=== WHAT IS EXPECTED ===
Every line in the records below with the string "down" needs to be copied out.

=== MATERIALS PROVIDED ===
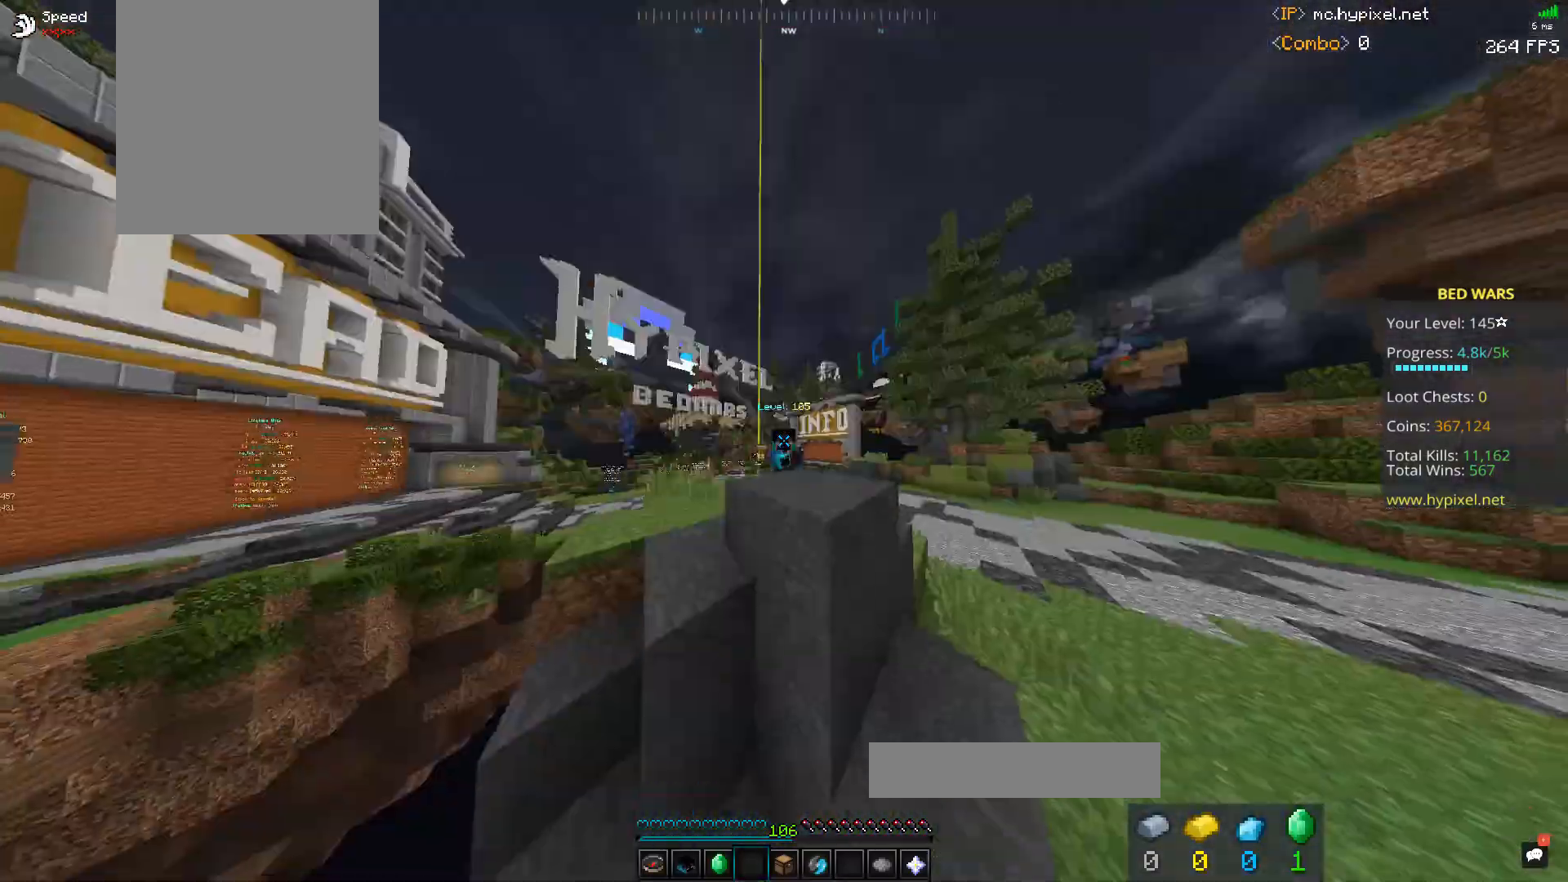
{"keys": ["a", "space", "w"], "mouse": ["left"], "events": [[267, "mouse_left", "down"], [400, "mouse_left", "up"], [467, "mouse_left", "down"]]}
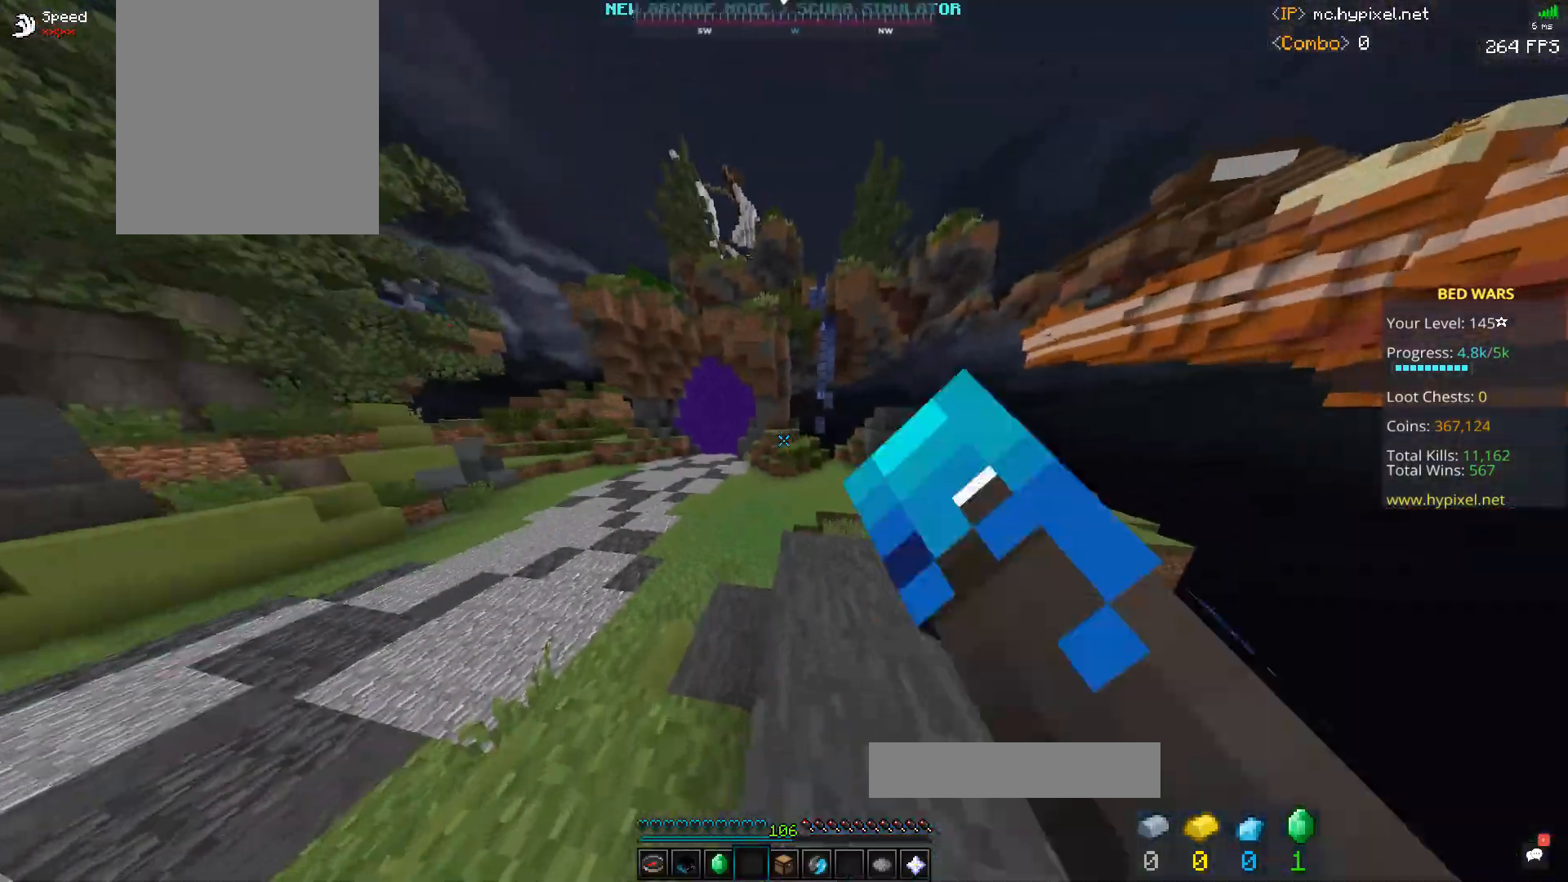
{"keys": ["a", "space", "w"], "mouse": [], "events": [[100, "mouse_left", "up"], [200, "mouse_left", "down"], [500, "mouse_left", "up"]]}
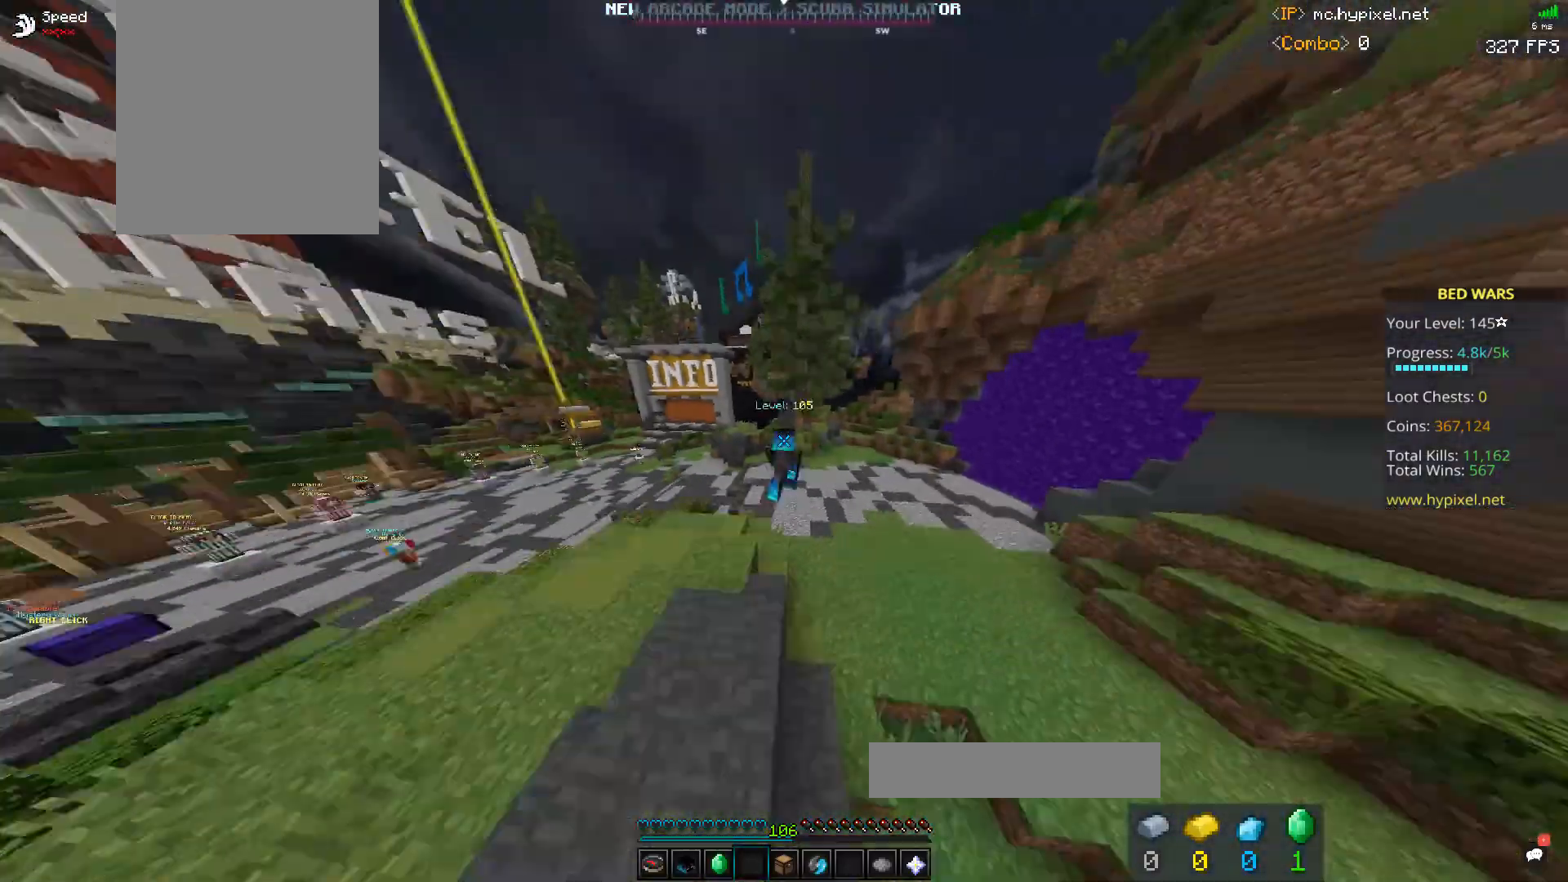
{"keys": ["space", "w"], "mouse": ["left"], "events": [[67, "mouse_left", "down"], [233, "mouse_left", "up"], [400, "a", "up"], [400, "mouse_left", "down"]]}
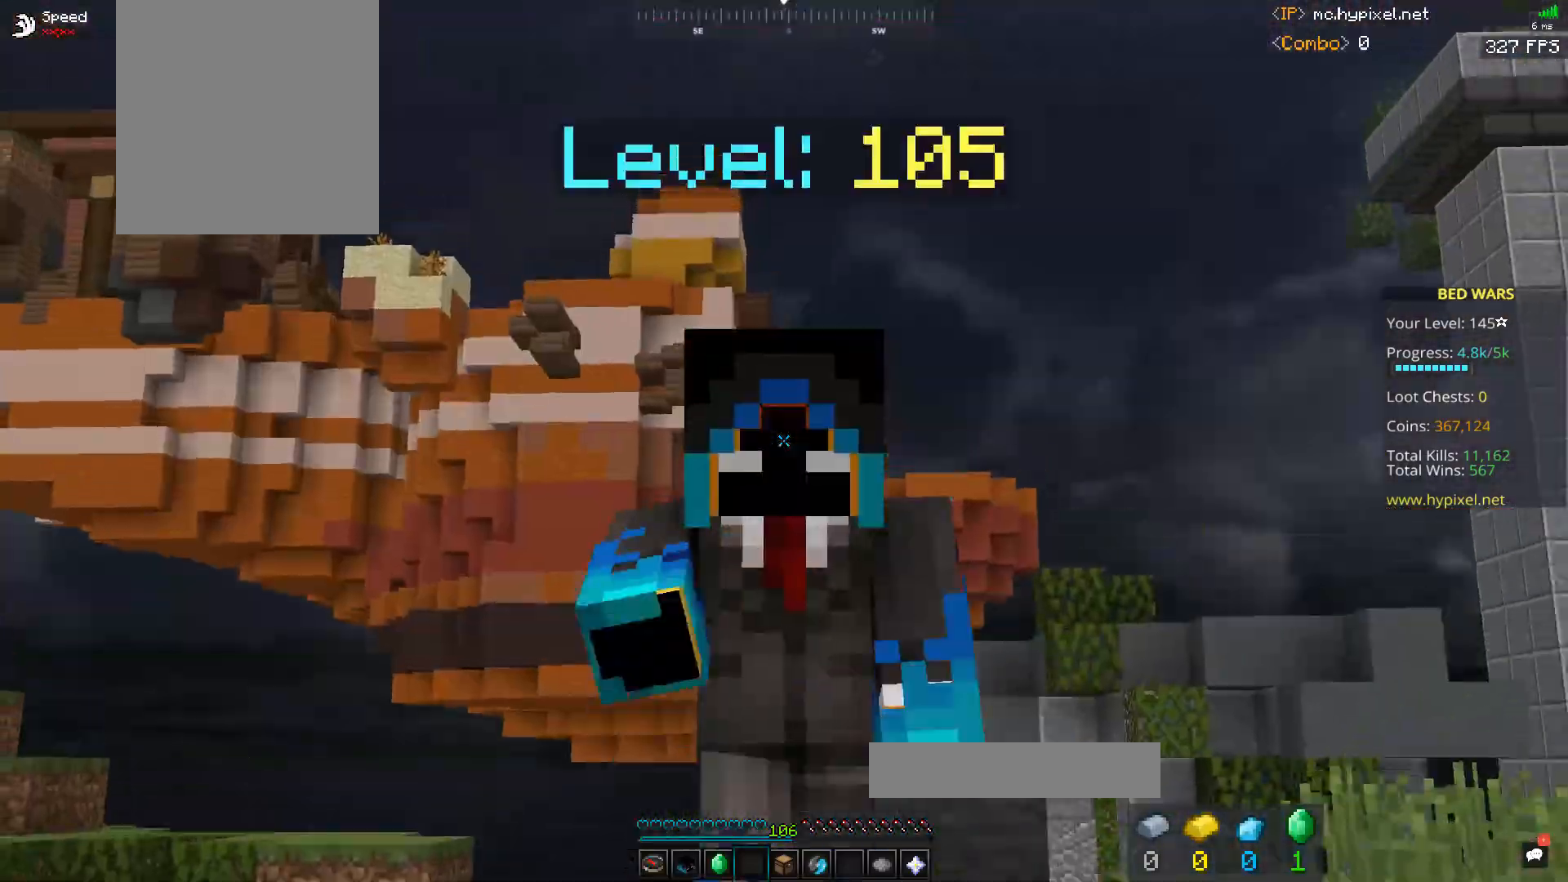
{"keys": ["space", "w"], "mouse": ["left"], "events": []}
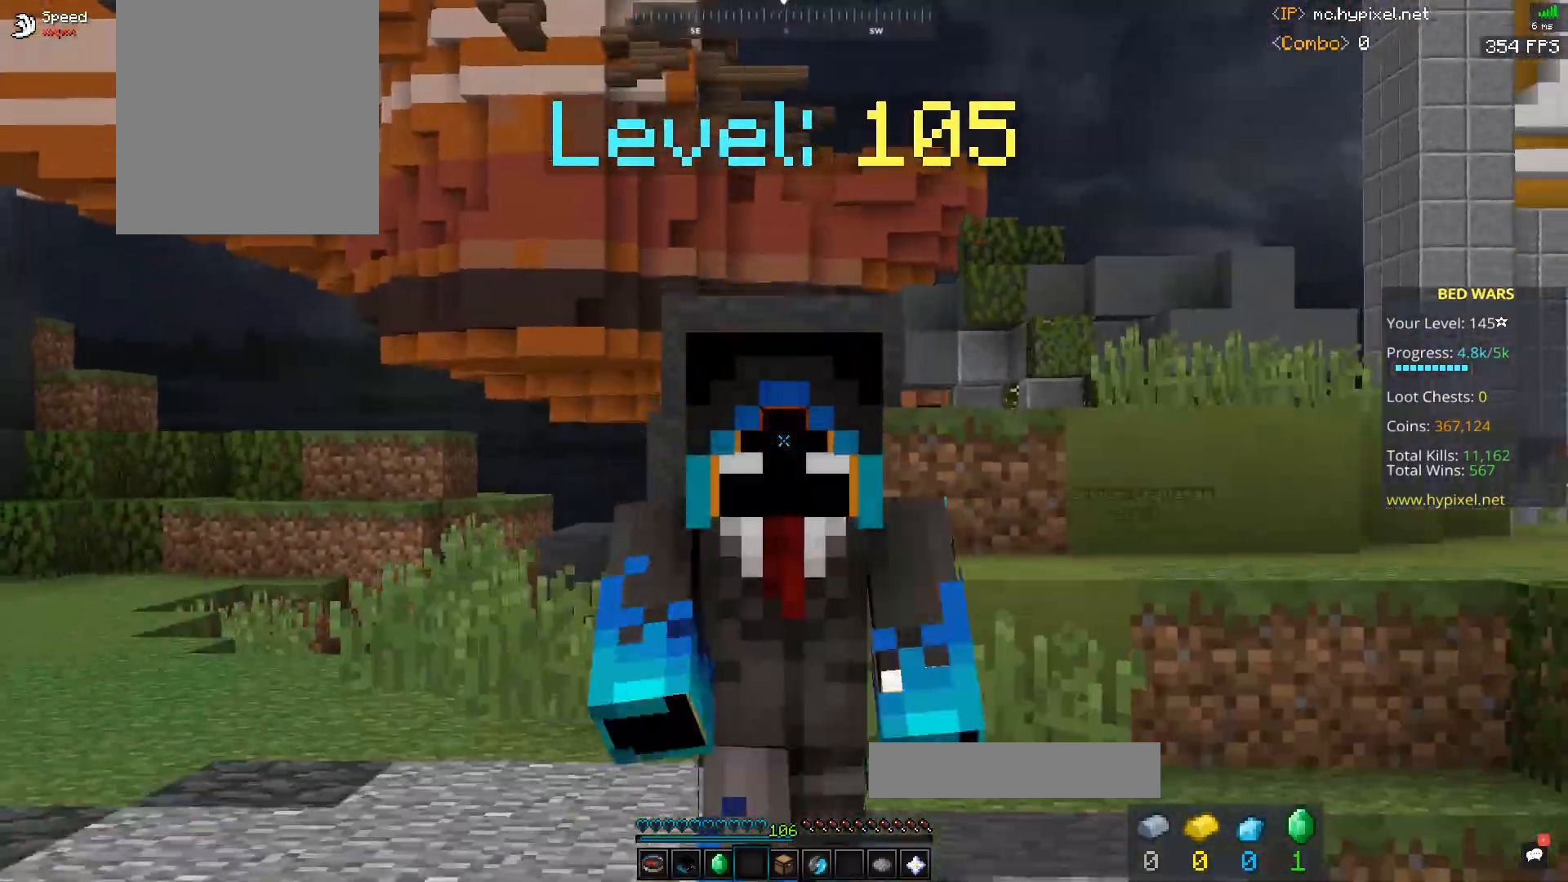
{"keys": ["w"], "mouse": ["left"], "events": [[267, "mouse_left", "up"], [367, "mouse_left", "down"], [467, "space", "up"]]}
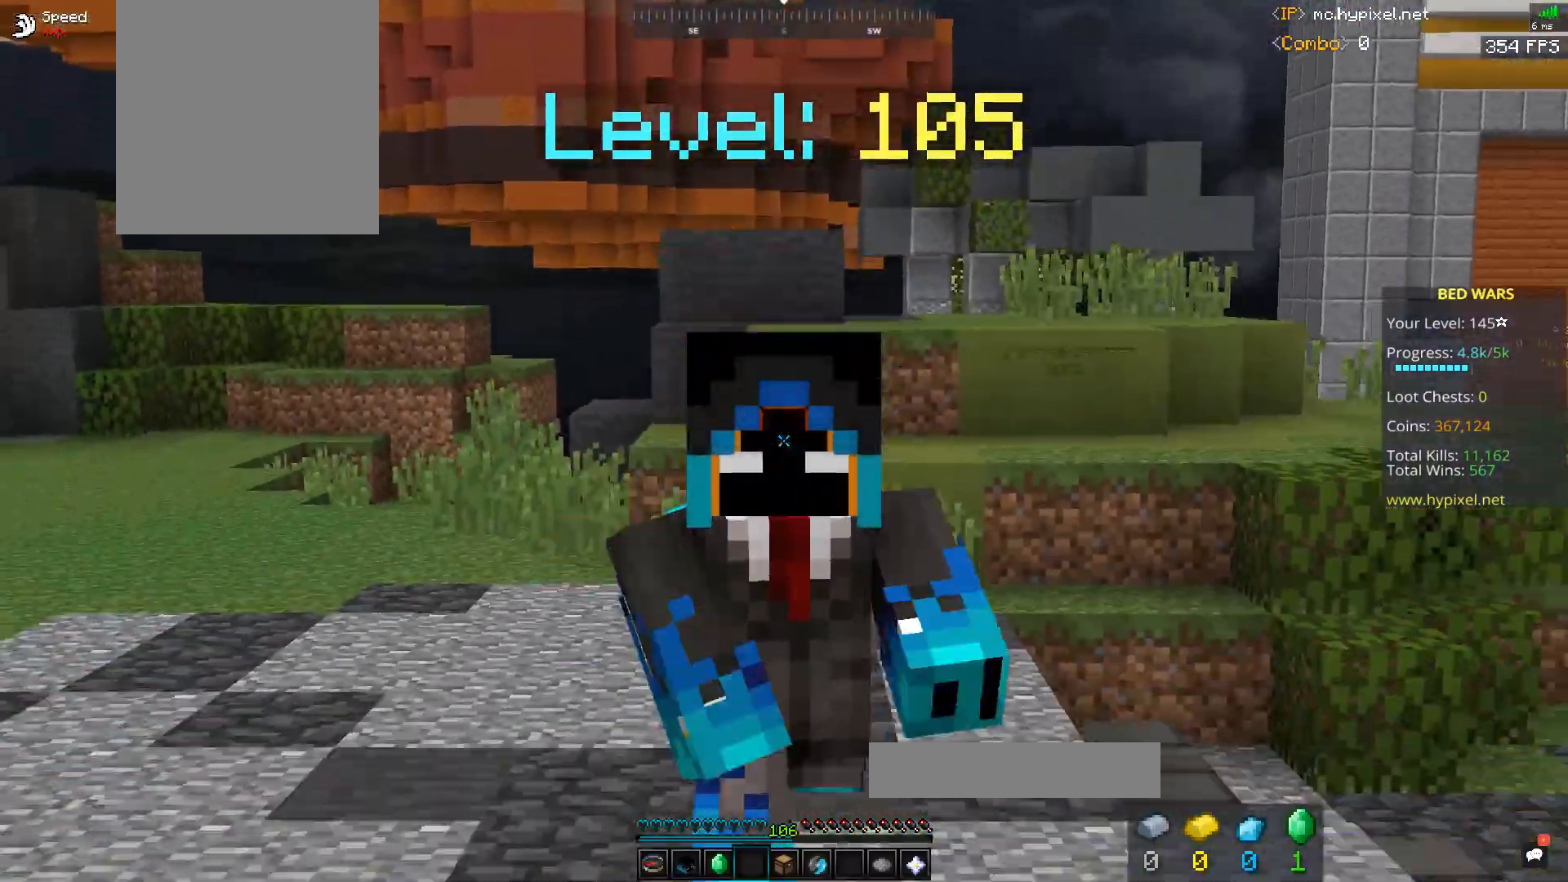
{"keys": ["space", "w"], "mouse": ["left"], "events": [[67, "space", "down"], [167, "mouse_left", "up"], [267, "mouse_left", "down"], [400, "mouse_left", "up"], [467, "mouse_left", "down"]]}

=== EXPECTED ANSWER ===
{"keys": ["a", "space", "w"], "mouse": ["left"], "events": [[267, "mouse_left", "down"], [400, "mouse_left", "up"], [467, "mouse_left", "down"]]}
{"keys": ["a", "space", "w"], "mouse": [], "events": [[100, "mouse_left", "up"], [200, "mouse_left", "down"], [500, "mouse_left", "up"]]}
{"keys": ["space", "w"], "mouse": ["left"], "events": [[67, "mouse_left", "down"], [233, "mouse_left", "up"], [400, "a", "up"], [400, "mouse_left", "down"]]}
{"keys": ["w"], "mouse": ["left"], "events": [[267, "mouse_left", "up"], [367, "mouse_left", "down"], [467, "space", "up"]]}
{"keys": ["space", "w"], "mouse": ["left"], "events": [[67, "space", "down"], [167, "mouse_left", "up"], [267, "mouse_left", "down"], [400, "mouse_left", "up"], [467, "mouse_left", "down"]]}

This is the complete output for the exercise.